• [TASK STATEMENT]: Exactly as they appear below, repeat the lines from the one with "index dip: (700, 618)" through the one with "middle dip: (194, 209)". Drop every picture.

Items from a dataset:
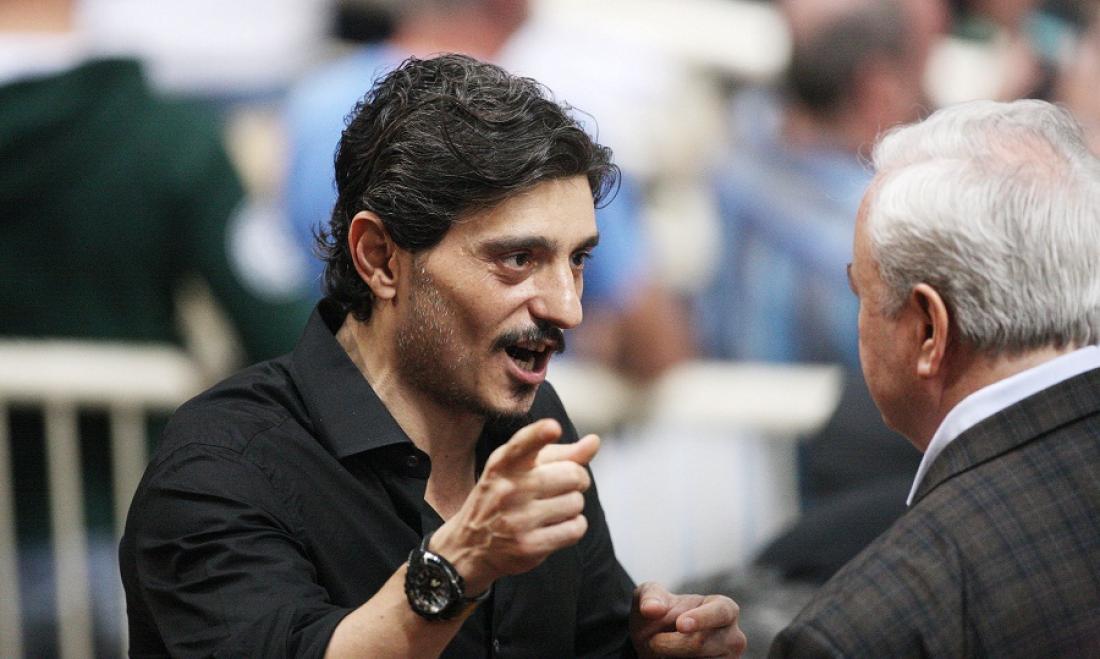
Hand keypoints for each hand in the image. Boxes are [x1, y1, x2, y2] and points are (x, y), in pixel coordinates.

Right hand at [430, 418, 598, 593]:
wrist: (469, 547)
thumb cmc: (502, 498)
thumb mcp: (518, 470)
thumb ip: (558, 454)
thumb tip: (595, 442)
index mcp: (503, 464)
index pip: (522, 444)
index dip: (539, 435)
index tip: (553, 427)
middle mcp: (508, 489)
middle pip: (573, 475)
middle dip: (578, 480)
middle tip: (564, 486)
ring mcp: (517, 520)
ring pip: (576, 503)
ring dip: (572, 506)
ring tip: (552, 509)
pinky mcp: (528, 547)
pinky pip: (575, 529)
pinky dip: (574, 527)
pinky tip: (556, 527)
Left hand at [630, 581, 745, 657]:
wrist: (658, 641)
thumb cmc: (661, 613)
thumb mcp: (652, 598)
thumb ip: (651, 598)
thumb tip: (651, 608)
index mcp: (724, 608)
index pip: (720, 612)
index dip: (700, 618)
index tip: (680, 624)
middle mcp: (733, 637)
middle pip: (700, 644)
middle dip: (670, 644)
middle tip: (653, 642)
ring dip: (672, 658)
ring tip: (665, 650)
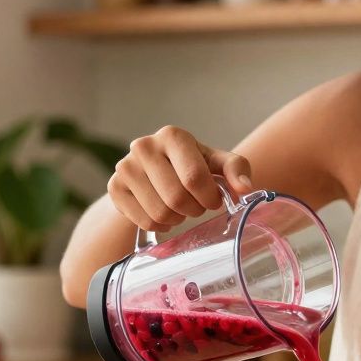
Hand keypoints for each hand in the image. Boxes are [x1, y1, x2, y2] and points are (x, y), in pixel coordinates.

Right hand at [108, 125, 252, 231]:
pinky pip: (144, 221)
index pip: (194, 178)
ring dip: (177, 219)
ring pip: (160, 213)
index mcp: (173, 135)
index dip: (210, 198)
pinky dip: (160, 225)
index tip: (214, 201)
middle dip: (194, 209)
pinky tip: (163, 213)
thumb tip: (245, 188)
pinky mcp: (115, 187)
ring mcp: (125, 167)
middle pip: (176, 198)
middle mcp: (144, 146)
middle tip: (196, 206)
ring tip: (180, 208)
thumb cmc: (191, 166)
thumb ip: (236, 169)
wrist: (153, 171)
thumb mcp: (216, 163)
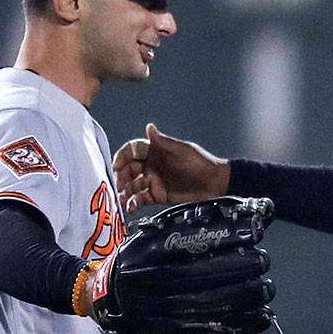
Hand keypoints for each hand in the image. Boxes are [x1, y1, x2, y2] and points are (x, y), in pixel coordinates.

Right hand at [115, 123, 230, 212]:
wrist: (214, 183)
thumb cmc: (201, 162)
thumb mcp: (182, 151)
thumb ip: (163, 142)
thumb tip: (149, 127)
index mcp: (154, 151)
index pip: (132, 151)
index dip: (122, 157)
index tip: (117, 165)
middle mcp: (150, 165)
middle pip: (128, 169)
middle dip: (121, 176)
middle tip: (118, 185)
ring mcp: (153, 181)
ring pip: (132, 185)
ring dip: (124, 191)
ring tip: (121, 198)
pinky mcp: (157, 195)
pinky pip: (140, 199)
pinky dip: (133, 203)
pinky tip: (129, 206)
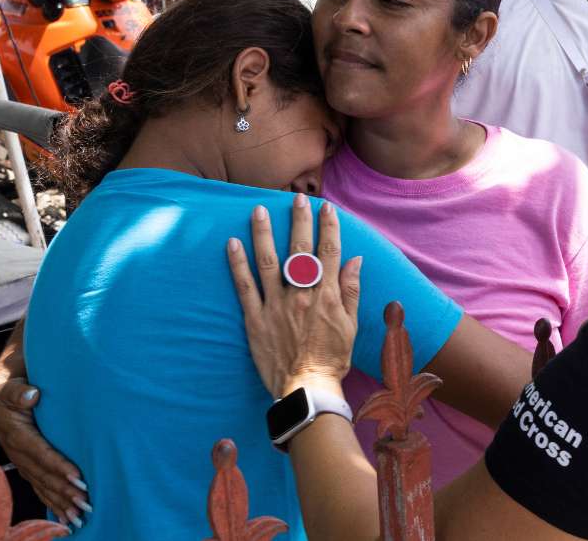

• [PROBLEM SOLUTION]:
index dip: (700, 618)
index tip: (680, 624)
middle mcp: (733, 637)
middle pip: (700, 644)
middle dip: (670, 644)
middle tip: (653, 642)
ring dip: (672, 658)
ring tip: (665, 650)
Hand keypoints for each hand in the image. Boxes are [x1, y1, x2, y2] and points are (x, y), in pixel coordinates.

Right hand at [108, 125, 252, 231]:
pinky pip: (144, 221)
index pip: (194, 178)
ring dip: (177, 219)
ring pip: (160, 213)
index mcp: (173, 135)
index dip: (210, 198)
pinky dip: (160, 225)
index tip: (214, 201)
middle dip: (194, 209)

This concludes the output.